I am from a suburb of Chicago, and when I started touring colleges I did not take distance into account. I toured colleges far and near, so when I decided on the University of Missouri, I did not think the six hour distance would affect me too much. After all, I had attended a sleepaway summer camp in Michigan all throughout middle school. Although, when I was dropped off in Columbia, Mo.—nearly 400 miles away from home—I had a harder time assimilating than I thought I would. I love my college, and I’m glad I chose it, but there are some things I wish I would have known before I made the decision to commit.
You get to meet new people.
I was one of the only people from my graduating class that attends my university. It’s hard to be far away from what you are familiar with, but this forces you to go out of your comfort zone and meet new people. If I went to a school closer to home with more people from my high school, I know that I would not grow as much as I have so far.
You’re probably at a school that’s good for your major.

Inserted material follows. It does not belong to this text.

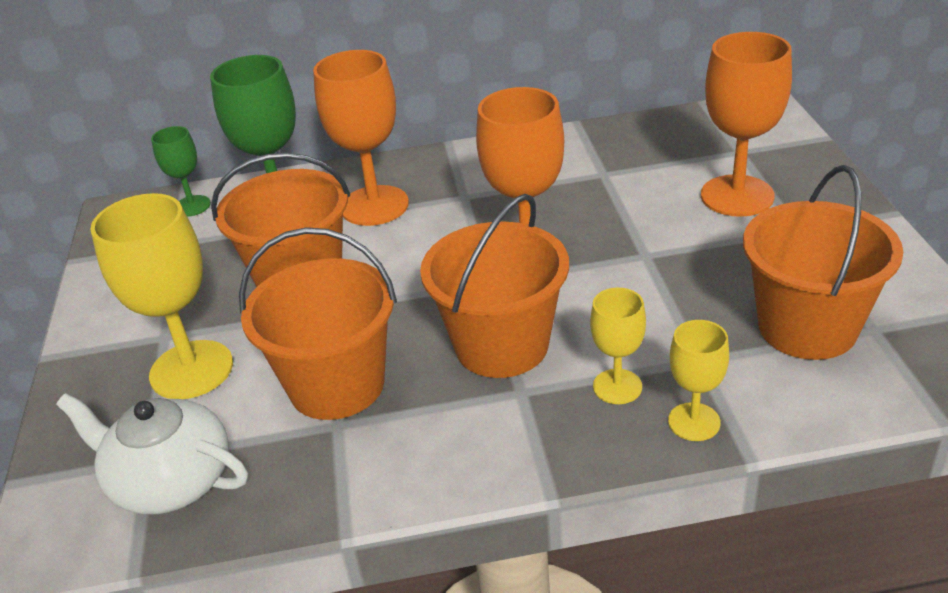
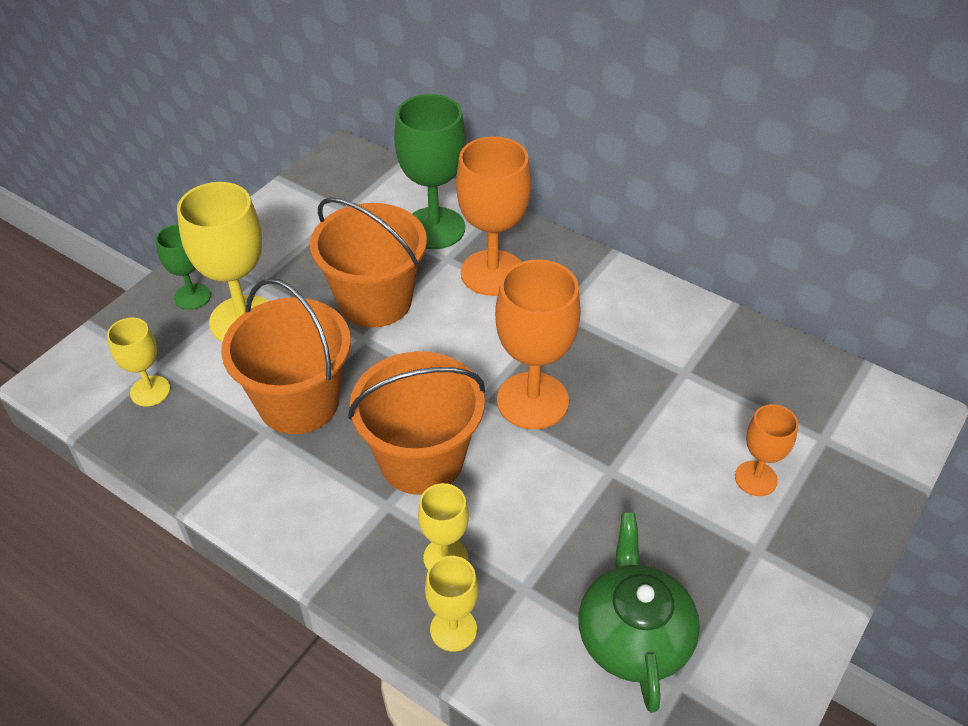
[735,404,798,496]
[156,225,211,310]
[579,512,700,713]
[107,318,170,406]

When I was choosing colleges, I toured the best schools for my major. If you make the decision to go to a college far away, odds are you’re making a good choice for your academic career. Going to a school that is best for your area of study is much more important than going to a school because of its proximity to your hometown.
You gain valuable life experience.
As much as it would be nice to go to a school near my home, I would not have gained the amount of independence that I have now. At first it is hard being so far away from everything that you have known for the past 18 years, but it forces you to grow up and get used to being an adult.
You can’t go home for the weekends.
Being an out-of-state student makes it easy to get jealous of friends that can easily drive home for the weekend. I am not able to go home before any of my breaks, but it’s not all that bad. It gives me more time to explore my college town and stay with the friends that I have made. On the bright side, the longer distance between going back to your hometown makes seeing your loved ones much more enjoyable when the time does come.
You’ll miss your family and friends.
Homesickness is normal when you are away from home for the first time. However, phone calls and FaceTimes can make the distance feel a little closer. Exchanging letters and care packages with your family and friends at different universities can be a fun activity to stay in touch before your next break.
You don’t have as many scholarship opportunities.
One major downside to being an out-of-state student is that you don’t get in-state tuition. Although this is oftentimes the case, the life experience that you gain from going to a university far away from home outweighs the smaller amount of scholarships.